Another challenged faced is sparsity; small counts can be super noisy, and so you always have to worry about e.g., a shower curtain that was shown to just one customer who ended up purchasing it (a 100% conversion rate!). The post is vague about how they handle this, but it sounds like some kind of partial pooling approach that shares information across products.

They’re also not just interested in orders; clicking a product, adding it to a cart, or saving it for later all also provide signals about a product’s appeal. When considering path-to-purchase, the team modeled this as p(order | product shown) = p(click | product shown) * p(add to cart | click) * p(order | add to cart). They can fit these stages separately and combine the results.

Finally, the model needs to be updated over time. Bayesian methods excel at incremental learning; they use (most of) the previous day’s posterior as the prior for the next day, and this almost entirely takes care of the problem.

Thoughts: it’s incredible how new ways of looking at a problem can lead to innovative solutions. This entire model is a logistic regression with “some other stuff” (pooled parameters, incrementally trained, etc.), and I admire the simplicity of it all.

I’m also coming to appreciate logistic regression much more now that I’m in the industry. It’s incredible how powerful it can be when you choose your parameters intelligently. The simple idea of “add effects for all of these together, scale it to (0, 1)” gets you really far, and its simplicity & interpretability are quite valuable.

Other, shorter articles

Making Machine Learning Scalable and Accessible at Grubhub is an article from Grubhub’s data science & MLE teams about the machine learning platform they’ve built. This is the latest in a long line of company-internal ML platforms, including Uber’s Michelangelo, Facebook’s FBLearner Flow, the one that I worked on at Nielsen, and more that I can’t find. The article is a good read, but not much that I haven’t seen before.

Reflecting on our Python 2 to 3 Project is an article about Rover’s migration from Python 2 to 3. It is a followup to a previous post they wrote, Moving Safely to Python 3, nearly a year ago.

Applying mypy to real world projects is some nice, practical advice on mypy. It’s more advanced than introductions or tutorials, and more practical than most resources I’ve seen. It links to the Dropbox post on type checking their codebase, which is also a great read.

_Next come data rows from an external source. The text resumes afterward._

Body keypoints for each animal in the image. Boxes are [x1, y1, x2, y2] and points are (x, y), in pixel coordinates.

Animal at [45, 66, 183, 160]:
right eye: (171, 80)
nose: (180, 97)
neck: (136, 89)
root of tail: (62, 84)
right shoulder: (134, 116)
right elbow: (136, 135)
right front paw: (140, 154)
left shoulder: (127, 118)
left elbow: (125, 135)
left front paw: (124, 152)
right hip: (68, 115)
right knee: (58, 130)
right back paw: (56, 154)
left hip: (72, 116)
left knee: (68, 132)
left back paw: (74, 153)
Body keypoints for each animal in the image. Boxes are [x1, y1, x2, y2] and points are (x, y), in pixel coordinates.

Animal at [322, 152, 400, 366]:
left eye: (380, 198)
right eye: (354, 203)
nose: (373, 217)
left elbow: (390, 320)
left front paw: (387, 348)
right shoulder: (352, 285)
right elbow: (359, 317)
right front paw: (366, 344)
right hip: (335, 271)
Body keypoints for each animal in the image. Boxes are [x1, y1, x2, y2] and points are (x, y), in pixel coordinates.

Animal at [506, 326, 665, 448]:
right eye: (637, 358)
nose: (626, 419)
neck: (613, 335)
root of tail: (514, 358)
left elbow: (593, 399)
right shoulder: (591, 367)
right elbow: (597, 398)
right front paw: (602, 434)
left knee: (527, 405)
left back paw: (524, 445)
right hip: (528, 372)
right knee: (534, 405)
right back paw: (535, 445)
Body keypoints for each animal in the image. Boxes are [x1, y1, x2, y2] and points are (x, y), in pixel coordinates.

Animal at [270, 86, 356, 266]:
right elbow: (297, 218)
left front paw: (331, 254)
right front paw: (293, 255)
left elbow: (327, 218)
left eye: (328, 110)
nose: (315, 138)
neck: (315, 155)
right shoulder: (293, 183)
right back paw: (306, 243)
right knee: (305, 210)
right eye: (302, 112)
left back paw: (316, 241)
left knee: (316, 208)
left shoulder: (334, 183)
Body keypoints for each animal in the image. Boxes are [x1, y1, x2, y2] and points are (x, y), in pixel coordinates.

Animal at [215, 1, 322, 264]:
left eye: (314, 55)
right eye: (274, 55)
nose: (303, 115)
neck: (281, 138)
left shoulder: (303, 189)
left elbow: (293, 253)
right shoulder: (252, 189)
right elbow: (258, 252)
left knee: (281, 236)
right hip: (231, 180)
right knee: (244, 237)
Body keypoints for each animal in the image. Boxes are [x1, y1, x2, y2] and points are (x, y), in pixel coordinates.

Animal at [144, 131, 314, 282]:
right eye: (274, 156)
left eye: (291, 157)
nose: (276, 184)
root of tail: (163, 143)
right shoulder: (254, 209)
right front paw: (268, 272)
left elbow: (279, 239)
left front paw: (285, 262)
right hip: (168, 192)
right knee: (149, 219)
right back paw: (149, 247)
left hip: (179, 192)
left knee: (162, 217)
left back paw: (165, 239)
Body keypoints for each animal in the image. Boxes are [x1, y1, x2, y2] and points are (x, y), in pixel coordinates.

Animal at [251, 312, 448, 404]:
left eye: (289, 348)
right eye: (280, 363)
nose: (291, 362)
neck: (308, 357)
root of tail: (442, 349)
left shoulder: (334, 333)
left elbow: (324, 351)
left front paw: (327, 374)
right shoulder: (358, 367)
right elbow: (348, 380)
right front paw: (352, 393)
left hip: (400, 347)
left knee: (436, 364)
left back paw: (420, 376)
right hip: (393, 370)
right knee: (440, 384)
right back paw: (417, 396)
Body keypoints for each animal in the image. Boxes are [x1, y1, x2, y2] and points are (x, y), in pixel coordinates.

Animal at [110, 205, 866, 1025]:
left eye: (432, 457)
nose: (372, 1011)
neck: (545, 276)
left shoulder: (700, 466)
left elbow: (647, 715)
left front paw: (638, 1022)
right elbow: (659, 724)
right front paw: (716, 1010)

The terrifying uncertainty at the heart of FiveThirtyEight’s election forecasts is an article from late 2018 that breaks down a lot of the forecasts that FiveThirtyEight makes. This is a clear, well-written piece that does a fantastic job of communicating the uncertainty inherent in predictions. FiveThirtyEight repeatedly stresses that outcomes that are 80% likely are not certainties, and this is often lost on people interpreting their predictions; this article does the opposite and instead breaks down that that means.